We are grateful to Eugene Volokh for the invitation to discuss corpus linguistics generally and our forthcoming article, “Judging Ordinary Meaning,” in particular.

Corpus linguistics is an empirical approach to the study of language that involves large, electronic collections of texts known as corpora (the plural of corpus). Corpus linguists draw inferences about language from data gleaned from real-world language in its natural habitat — in books, magazines, newspapers and even transcripts of spoken language. Through corpus analysis we can test our hypotheses about language through rigorous experimentation with observable and quantifiable data and arrive at results that are replicable and falsifiable.

In our article we rely on the (comparatively) new tool of corpus linguistics to examine a very old problem — how to discover the “ordinary meaning” of a legal text.

When called upon to interpret legal texts, judges often invoke the so-called ordinary meaning rule — a familiar canon of interpretation that states that if the language of the text is clear and unambiguous, courts cannot consider any extrinsic evidence to decide what the text means. There are some very good reasons why courts follow the ordinary meaning rule (many of which are outlined in the opening chapter of William Eskridge Jr.’s recent book, “Interpreting Law“). These include a respect for the rule of law that enshrines the predictable, neutral and objective application of the laws enacted by Congress and a respect for the constitutional processes by which those laws are enacted.

But the ordinary meaning rule also has a number of problems, both in the way that ordinary meaning is theorized and the way that it is operationalized (or measured).

With respect to theory, it is ironic that judges have no agreed-upon notion of what the phrase “ordinary meaning” actually means. The case law embraces a startlingly broad range of senses of ordinary meaning (which we examine in depth in the article). Judges sometimes speak of ordinary meaning in terms of what senses of a word are possible in a given context, while at other times they speak in terms of which of two competing senses is the most common. Courts often fail to take into account a variety of questions that have bearing on the meaning of an utterance, including its context, historic usage and the speech community in which it was uttered. Even if passing reference is made to any of these considerations in a given case, courts lack a systematic framework for addressing them.

Turning to operational problems, the approach to ordinary meaning taken by many courts relies very heavily on intuition and dictionaries. But human linguistic intuition is, at best, a problematic guide to the predictable and objective resolution of questions of ordinary meaning and general-use dictionaries, of the kind most often cited by courts, typically set forth a range of possible meanings of a given word but cannot be relied upon to show the ordinary meaning of a given word in the particular context of a statute.

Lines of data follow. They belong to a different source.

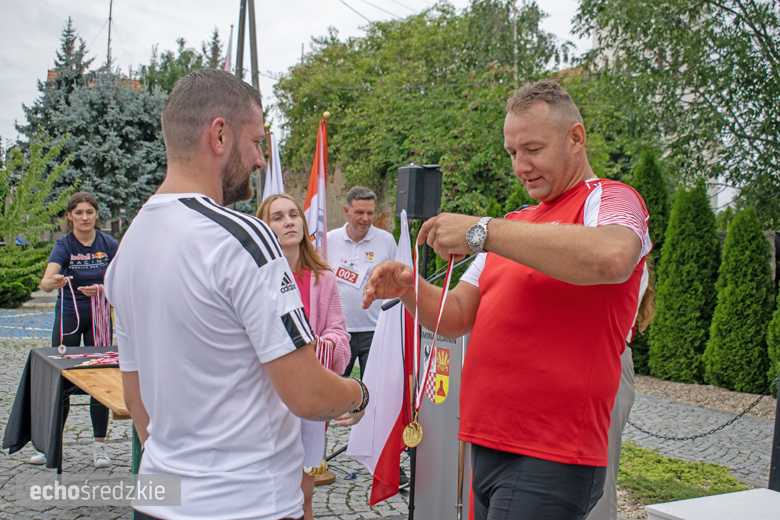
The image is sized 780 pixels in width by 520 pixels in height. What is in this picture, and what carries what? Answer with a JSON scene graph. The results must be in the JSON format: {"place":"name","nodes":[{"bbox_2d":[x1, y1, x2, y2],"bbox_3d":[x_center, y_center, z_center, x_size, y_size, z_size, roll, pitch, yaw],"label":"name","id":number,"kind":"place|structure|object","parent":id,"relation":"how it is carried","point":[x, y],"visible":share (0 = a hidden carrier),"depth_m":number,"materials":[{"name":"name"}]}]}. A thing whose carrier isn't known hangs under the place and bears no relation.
{"place":"outdoors","nodes":[
{"label":"outdoors","id":0,"kind":"place"},
{"bbox_2d":[0,306,55,338],"label":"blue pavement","id":1,"kind":"structure","parent":0,"point":[38,329],"materials":[{"name":"blue paint"}]},
{"bbox_2d":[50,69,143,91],"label":"building","id":2,"kind":"structure","parent":0,"point":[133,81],"depth_m":38.80,"materials":[{"name":"red brick"}]},
{"bbox_2d":[0,0,587,143],"label":"sky","id":3,"kind":"structure","parent":0,"point":[371,8],"materials":[{"name":"white"}]},
{"bbox_2d":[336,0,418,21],"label":"overhead wires","id":4,"kind":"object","parent":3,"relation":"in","point":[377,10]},
{"bbox_2d":[303,115,328,259],"bbox_3d":[-0.507,-0.040,6.472,0.213,1.846,0.443,1,3,-3],"label":"flag","id":5,"kind":"object","parent":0,"point":[315,205],"visible":0.64,"depth_m":6.47,"materials":[{"name":"fabric"}]},
{"bbox_2d":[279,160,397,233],"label":"stone wall","id":6,"kind":"structure","parent":0,"point":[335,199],"depth_m":17.58,"materials":[{"name":"stone"}]},
{"bbox_2d":[0,304,779,519],"label":"cobblestone pavement","id":7,"kind":"structure","parent":0,"point":[351,496],"materials":[{"name":"grey stone"}]},
{"bbox_2d":[3,342,122,468],"bbox_3d":[-1.639,0.881,5.603,1.045,0.658,0.923,-1,3,-24],"label":"table","id":8,"kind":"object","parent":7,"relation":"on","point":[29,357],"visible":0.46,"depth_m":5.28,"materials":[{"name":"black fabric"}]},
{"bbox_2d":[60,351,119,366],"bbox_3d":[-1.633,0.553,5.533,0.490,0.045,0.441,-1,3,-24],"label":"ribbon","id":9,"kind":"object","parent":8,"relation":"on","point":[80,355],"visible":0.75,"depth_m":5.51,"materials":[{"name":"red fabric"}]},
{"bbox_2d":[34,193,117,468],"bbox_3d":[-1.920,0.393,6.076,0.513,1.550,0.742,-1,3,-24],"label":"woman","id":10,"kind":"object","parent":7,"relation":"on","point":[77,241],"visible":0.78,"depth_m":5.98},
{"bbox_2d":[57,275,79,355],"bbox_3d":[-1.953,0.361,5.929,0.105,0.420,0.287,0,3,-4],"label":"medal","id":11,"kind":"object","parent":10,"relation":"in","point":[60,349],"visible":0.9,"depth_m":5.90,"materials":[{"name":"metal"}]},
{"bbox_2d":[89,285,113,344],"bbox_3d":[-1.875,0.391,6.343,0.182,0.383,0.229,-1,3,-24],"label":"ribbon","id":12,"kind":"object","parent":10,"relation":"in","point":[107,311],"visible":0.74,"depth_m":6.30,"materials":[{"name":"fabric"}]},
{"bbox_2d":[65,363,135,475],"bbox_3d":[-1.103,0.923,4.973,0.841,0.642,1.065,-1,3,-24],"label":"wooden table","id":13,"kind":"object","parent":7,"relation":"on","point":[77,373],"visible":0.26,"depth_m":4.82,"materials":[{"name":"brown wood"}]},
{"bbox_2d":[108,70,370,519],"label":"man","id":14,"kind":"object","parent":7,"relation":"on","point":[243,263],"visible":0.98,"depth_m":2.08},
{"bbox_2d":[253,191,354,519],"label":"woman","id":15,"kind":"object","parent":7,"relation":"on","point":[269,209],"visible":0.43,"depth_m":4.19},
{"bbox_2d":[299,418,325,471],"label":"paper","id":16,"kind":"object","parent":15,"relation":"in","point":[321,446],"visible":0.33,"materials":[{"name":"white paper"}]},
{"bbox_2d":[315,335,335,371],"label":"medal ribbon","id":17,"kind":"object","parent":15,"relation":"in","point":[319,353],"visible":0.38,"depth_m":3.90,"materials":[{"name":"fabric"}]},
{"bbox_2d":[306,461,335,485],"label":"flag stand","id":18,"kind":"object","parent":7,"relation":"on","point":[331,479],"visible":0.27,"depth_m":5.62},
{"bbox_2d":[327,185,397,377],"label":"man","id":19,"kind":"object","parent":7,"relation":"on","point":[354,203],"visible":0.72,"depth_m":6.41},
{"bbox_2d":[348,208,415,503],"bbox_3d":[-0.005,0.450,4.607,0.336,1.370,0.405,1,3,2],"label":"flag","id":20,"kind":"object","parent":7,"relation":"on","point":[400,396],"visible":0.76,"depth_m":4.55,"materials":[{"name":"white fabric"}]},
{"bbox_2d":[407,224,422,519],"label":"speaker stand","id":21,"kind":"object","parent":7,"relation":"on","point":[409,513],"visible":0.46,"depth_m":4.54,"materials":[{"name":"black metal"}]},
{"bbox_2d":[395,163,441,219],"bbox_3d":[0.159,-0.390,5.642,0.239,0.328,0.235,-1,3,-24],"label":"loudspeaker","id":22,"kind":"object","parent":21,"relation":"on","point":[419,214],"visible":0.94,"depth_m":5.52,"materials":[{"name":"black plastic"}]},
{"bbox_2d":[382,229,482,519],"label":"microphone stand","id":23,"kind":"object","parent":7,"relation":"on","point":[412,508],"visible":0.39,"depth_m":4.35,"materials":[{"name":"black metal"}]},
{"bbox_2d":[412,321,472,519],"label":"lectern","id":24,"kind":"object","parent":7,"relation":"on","point":[440,407],"visible":0.51,"depth_m":4.25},
{"bbox_2d":[422,336,450,405],"bbox_3d":[0.192,0.488,4.237,0.049,0.278,0.246,-1,3,-24],"label":"coat of arms","id":25,"kind":"object","parent":24,"relation":"attached to","point":[437,358],"visible":0.9,"depth_m":4.20,"materials":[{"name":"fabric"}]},
{"bbox_2d":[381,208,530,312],"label":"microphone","id":26,"kind":"object","parent":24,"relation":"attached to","point":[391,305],"visible":0.27,"depth_m":4.49,"materials":[{"name":"black"}]},
{"bbox_2d":[356,81,651,519],"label":"man","id":27,"kind":"object","parent":7,"relation":"on","point":[533,266],"visible":0.98,"depth_m":2.32},
{"bbox_2d":[407,242,457,444],"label":"medal","id":28,"kind":"object","parent":27,"relation":"in","point":[415,288],"visible":0.8,"depth_m":2.58,"materials":[{"name":"metal"}]},
{"bbox_2d":[587,260,655,519],"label":"person","id":29,"kind":"object","parent":7,"relation":"on","point":[625,404],"visible":0.14,"depth_m":3.73},
{"bbox_2d":[625,377,777,442],"bbox_3d":[2.158,1.017,6.338,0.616,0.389,1.339,-1,3,-24],"label":"chain","id":30,"kind":"object","parent":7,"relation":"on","point":[683,438],"visible":0.71,"depth_m":6.42,"materials":[{"name":"black metal"}]},
{"bbox_2d":[630,375,778,421],"bbox_3d":[3.166,1.270,7.813,1.283,0.063,3.988,-1,3,-24],"label":"gravel strip","id":31,"kind":"object","parent":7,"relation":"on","point":[739,408],"visible":0.58,"depth_m":8.65,"materials":[{"name":"beige gravel"}]},
{"bbox_2d":[631,149,671,374],"bbox_3d":[2.668,0.047,9.993,0.707,2.286,0.749,-1,3,-24],"label":"thuja","id":32,"kind":"object","parent":31,"relation":"on","point":[654,188],"visible":0.34,"depth_m":9.77,"materials":[{"name":"green plant"}]},
{"bbox_2d":[649,182,719,380],"bbox_3d":[3.055,0.226,9.857,0.739,2.008,0.750,-1,3,-24],"label":"thuja","id":33,"kind":"object","parent":31,"relation":"on","point":[692,294],"visible":0.95,"depth_m":9.61,"materials":[{"name":"green plant"}]},
{"bbox_2d":[705,208,772,392],"bbox_3d":[3.419,0.382,9.311,0.675,1.763,0.685,-1,3,-24],"label":"thuja","id":34,"kind":"object","parent":31,"relation":"on","point":[745,316],"visible":0.96,"depth_m":9.09,"materials":[{"name":"green plant"}]},
{"bbox_2d":[766,284,779,380],"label":"thuja","id":35,"kind":"object","parent":31,"relation":"on","point":[779,334],"visible":0.84,"depth_m":8.50,"materials":[{"name":"green plant"}]},
{"bbox_2d":[642,488,779,519],"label":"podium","id":36,"kind":"object","parent":7,"relation":"on","point":[675,502],"visible":0.99,"depth_m":3.47,"materials":[{"name":"white"}]},
{"bbox_2d":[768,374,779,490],"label":"black post","id":37,"kind":"object","parent":7,"relation":"on","point":[779,400],"visible":0.77,"depth_m":4.77,"materials":[{"name":"black metal"}]},
{"bbox_2d":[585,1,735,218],"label":"building","id":38,"kind":"structure","parent":0,"point":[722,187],"depth_m":23.58,"materials":[{"name":"white"}]},
{"bbox_2d":[618,443,749,504],"label":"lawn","id":39,"kind":"structure","parent":0,"point":[690,478],"materials":[{"name":"green plant"}]},
{"label":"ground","id":40,"kind":"structure","parent":0},
{"bbox_2d":[0,134,73,308],"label":"shrub","id":41,"kind":"object","parent":40,"relation":"on","point":[0,203],"visible":0.95,"depth_m":16.50,"materials":[{"name":"green plant"}]},
{"bbox_2d":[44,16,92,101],"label":"spruce tree","id":42,"kind":"object","parent":40,"relation":"on","point":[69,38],"visible":0.16,"depth_m":35.75,"materials":[{"name":"plant"}]},
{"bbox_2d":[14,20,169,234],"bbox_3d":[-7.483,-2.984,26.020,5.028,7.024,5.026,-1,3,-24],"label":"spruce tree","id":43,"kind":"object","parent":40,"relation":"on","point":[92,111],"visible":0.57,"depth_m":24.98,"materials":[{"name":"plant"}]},
{"bbox_2d":[106,0,112,70],"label":"pole","id":44,"kind":"object","parent":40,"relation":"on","point":[110,18],"visible":0.41,"depth_m":36.87,"materials":[{"name":"grey metal"}]},
{"bbox_2d":[137,28,226,93],"bbox_3d":[-8.095,-4.774,39.595,5.463,9.595,5.947,-1,3,-24],"label":"tree","id":45,"kind":"object","parent":40,"relation":"on","point":[183,56],"visible":0.24,"depth_m":38.53,"materials":[{"name":"green plant"}]},
{"bbox_2d":[236,0,258,89],"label":"utility pole","id":46,"kind":"object","parent":40,"relation":"on","point":[254,38],"visible":0.52,"depth_m":19.74,"materials":[{"name":"grey wood"}]},
{"bbox_2d":[223,24,233,71],"bbox_3d":[-2.868,-3.354,17.085,0.214,1.643,0.293,-1,3,-24],"label":"flag","id":47,"kind":"object","parent":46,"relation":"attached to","point":[228,52],"visible":0.4,"depth_m":17.04,"materials":[{"name":"white fabric"}]},
{"bbox_2d":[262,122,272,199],"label":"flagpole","id":48,"kind":"object","parent":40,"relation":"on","point":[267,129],"visible":0.34,"depth_m":8.10,"materials":[{"name":"brown wood"}]},
{"bbox_2d":[260,128,284,200],"bbox_3d":[-0.832,-0.256,6.961,0.227,1.314,0.411,1,3,3],"label":"white flag","id":49,"kind":"object","parent":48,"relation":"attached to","point":[273,169],"visible":0.32,"depth_m":6.97,"materials":[{"name":"white fabric"}]},
{"bbox_2d":[271,0,582,221],"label":"tree","id":50,"kind":"object","parent":40,"relation":"on","point":[513,87],"visible":0.78,"depth_m":18.75,"materials":[{"name":"green plant"}]},
{"bbox_2d":[569,0,779,226],"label":"tree","id":51,"kind":"object","parent":40,"relation":"on","point":[762,41],"visible":0.93,"depth_m":12.70,"materials":[{"name":"green plant"}]}
]}

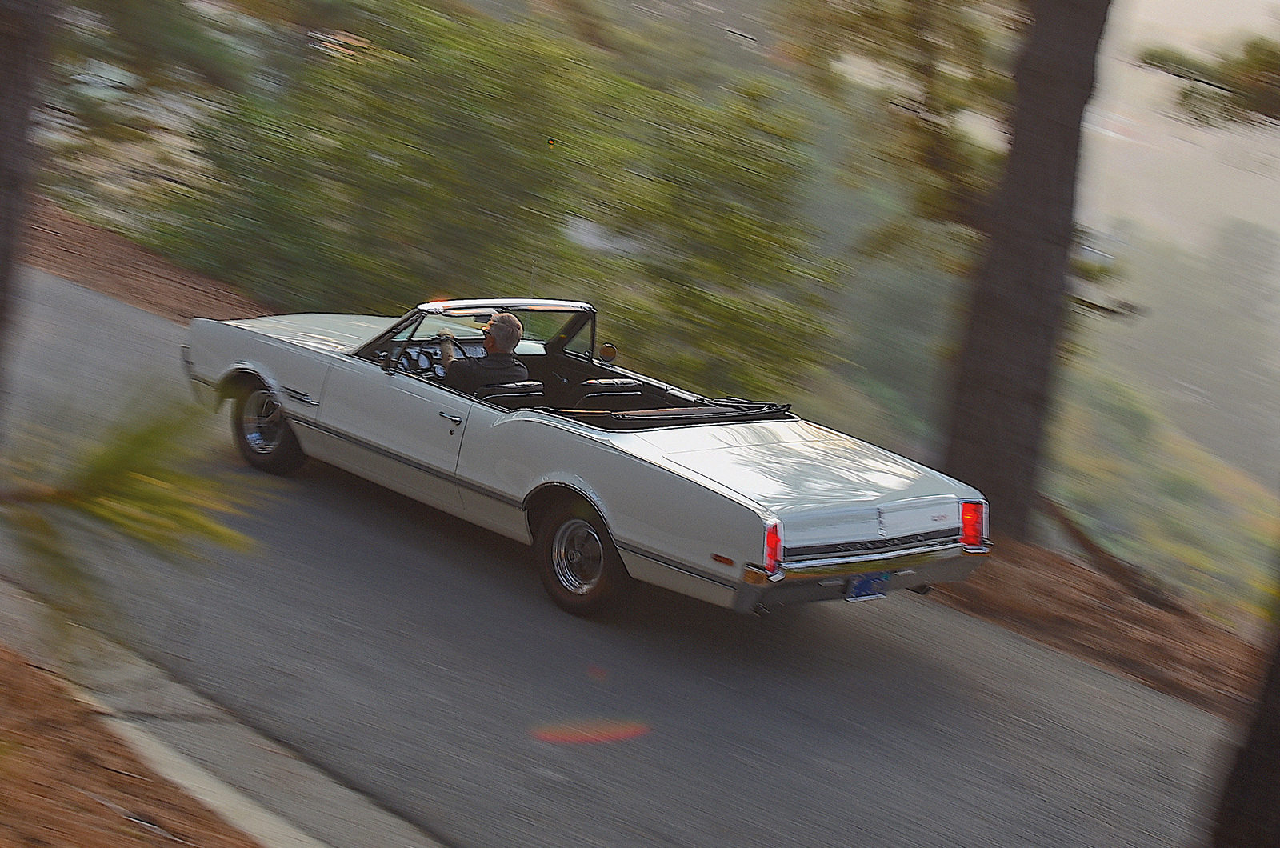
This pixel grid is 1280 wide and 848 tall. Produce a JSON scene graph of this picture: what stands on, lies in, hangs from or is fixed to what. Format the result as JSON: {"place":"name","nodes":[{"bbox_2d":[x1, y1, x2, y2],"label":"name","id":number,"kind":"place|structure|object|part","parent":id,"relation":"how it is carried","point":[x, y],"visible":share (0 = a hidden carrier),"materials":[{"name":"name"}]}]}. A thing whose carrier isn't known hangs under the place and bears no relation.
{"place":"outdoors","nodes":[
{"label":"outdoors","id":0,"kind":"place"},
{"bbox_2d":[0,0,55,422],"label":"tree trunk","id":1,"kind":"object","parent":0,"point":[3,90],"visible":0.97,"materials":[{"name":"brown wood"}]},
{"bbox_2d":[0,376,263,640],"label":"pine branch","id":2,"kind":"object","parent":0,"point":[111,510],"visible":0.95,"materials":[{"name":"green plant"}]},
{"bbox_2d":[0,632,265,847],"label":"dirt ground","id":3,"kind":"structure","parent":0,"point":[94,802],"materials":[{"name":"brown soil"}]},
{"bbox_2d":[22,194,274,322],"label":"dirt bank","id":4,"kind":"structure","parent":0,"point":[81,278],"materials":[{"name":"brown soil"}]},
{"bbox_2d":[93,0,843,387],"label":"shrub","id":5,"kind":"object","parent":4,"relation":"on","point":[371,162],"visible":0.75,"materials":[{"name":"green plant"}]},
{"bbox_2d":[0,576,443,847],"label":"curb","id":6,"kind":"structure","parent":0,"point":[239,797],"materials":[{"name":"grey concrete"}]},
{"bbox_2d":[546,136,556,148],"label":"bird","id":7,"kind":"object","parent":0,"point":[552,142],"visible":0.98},
{"bbox_2d":[0,259,1228,847],"label":"road","id":8,"kind":"structure","parent":0,"point":[1020,747],"materials":[{"name":"grey asphalt"}]},
{"bbox_2d":[179,297,995,621],"label":"convertible car","id":9,"kind":"object","parent":8,"relation":"on","point":[645,446],"visible":0.92,"materials":[{"name":"metal"}]},
{"label":"wheel","id":10,"kind":"part","parent":9,"relation":"part of","materials":[{"name":"black rubber"}]},
{"label":"hood","id":11,"kind":"part","parent":9,"relation":"part of","materials":[{"name":"metal"}]},
{"label":"mirror","id":12,"kind":"part","parent":9,"relation":"part of","materials":[{"name":"black mirror"}]},
{"label":"door","id":13,"kind":"part","parent":9,"relation":"part of","materials":[{"name":"white metal"}]},
{"bbox_2d":[417,334,476,374],"label":"steering wheel","id":14,"kind":"object","parent":9,"relation":"in","point":[464,354],"visible":0.39,"materials":[{"name":"black plastic"}]},
{"label":"door handle","id":15,"kind":"part","parent":9,"relation":"part of","materials":[{"name":"silver metal"}]},
{"bbox_2d":[436,312,529,396],"label":"man","id":16,"kind":"object","parent":9,"relation":"in","point":[499,320],"visible":0.58},
{"label":"windshield","id":17,"kind":"part","parent":9,"relation":"part of","materials":[{"name":"clear glass"}]},
{"bbox_2d":[476,379,546,405],"label":"car seat","id":18,"kind":"object","parent":9,"relation":"in","point":[514,389],"visible":0.42,"materials":[{"name":"black leather"}]},
{"bbox_2d":[528,135,552,302],"label":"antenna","id":19,"kind":"object","parent":9,"relation":"attached to","point":[532,288],"visible":0.76,"materials":[{"name":"black"}]},
{"label":"wheel","id":20,"kind":"part","parent":9,"relation":"part of","materials":[{"name":"black rubber"}]},
{"bbox_2d":[572,376,641,408],"label":"car seat","id":21,"kind":"object","parent":9,"relation":"in","point":[627,384],"visible":0.44,"materials":[{"name":"black leather"}]},
{"bbox_2d":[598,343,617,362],"label":"side mirror","id":22,"kind":"object","parent":9,"relation":"attached to","point":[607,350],"visible":0.98,"materials":[{"name":"mirror"}]},
{"bbox_2d":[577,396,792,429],"label":"folded convertible top","id":23,"kind":"object","parent":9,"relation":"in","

We argue that a complete theory of ordinary meaning requires us to take into account not only the comparative frequency of different senses, but also the context of an utterance, its historical usage and the speech community in which it was uttered. Context necessarily includes the formal aspects of an utterance, its syntactic structure and semantic features, as well as the pragmatic aspects of the utterance, including the physical, spatial and social environment in which it occurs. Ordinary meaning should also take into account historical usage, acknowledging the simple fact that language is in a constant state of change (but does not change at a predictable rate). Ordinary meaning should also take into account variations in meaning in the speech or writing of different speech communities and different linguistic registers.

If we are going to incorporate questions of comparative frequency; syntactic, semantic and pragmatic context; historical usage, and speech community into our analysis of ordinary meaning, then we need some way to sample and measure these things. That is where linguistic corpora come in.

Using the tools of a linguistic corpus, we can measure the comparative frequency of a given sense of a given word in given context. We can design a corpus search that takes into account the syntactic and semantic context of the word or phrase in question. We can search for sample sentences that share similar pragmatic contexts with the text under examination. We can create linguistic corpora to model the speech or writing of a wide variety of speech communities and registers, and we can build corpora from the surviving texts from any period in history.

By incorporating corpus methods into the search for ordinary meaning, we can turn a largely intuitive and opaque inquiry into an empirical and transparent one.

Writing in 2011, language commentator Ben Zimmer stated (with some qualification) that “the corpus revolution promises to put judicial inquiries into language patterns on a firmer, more systematic footing.” We agree. And over the course of the coming week, we look forward to outlining the promise of corpus linguistics for questions of legal interpretation, as well as some important limitations.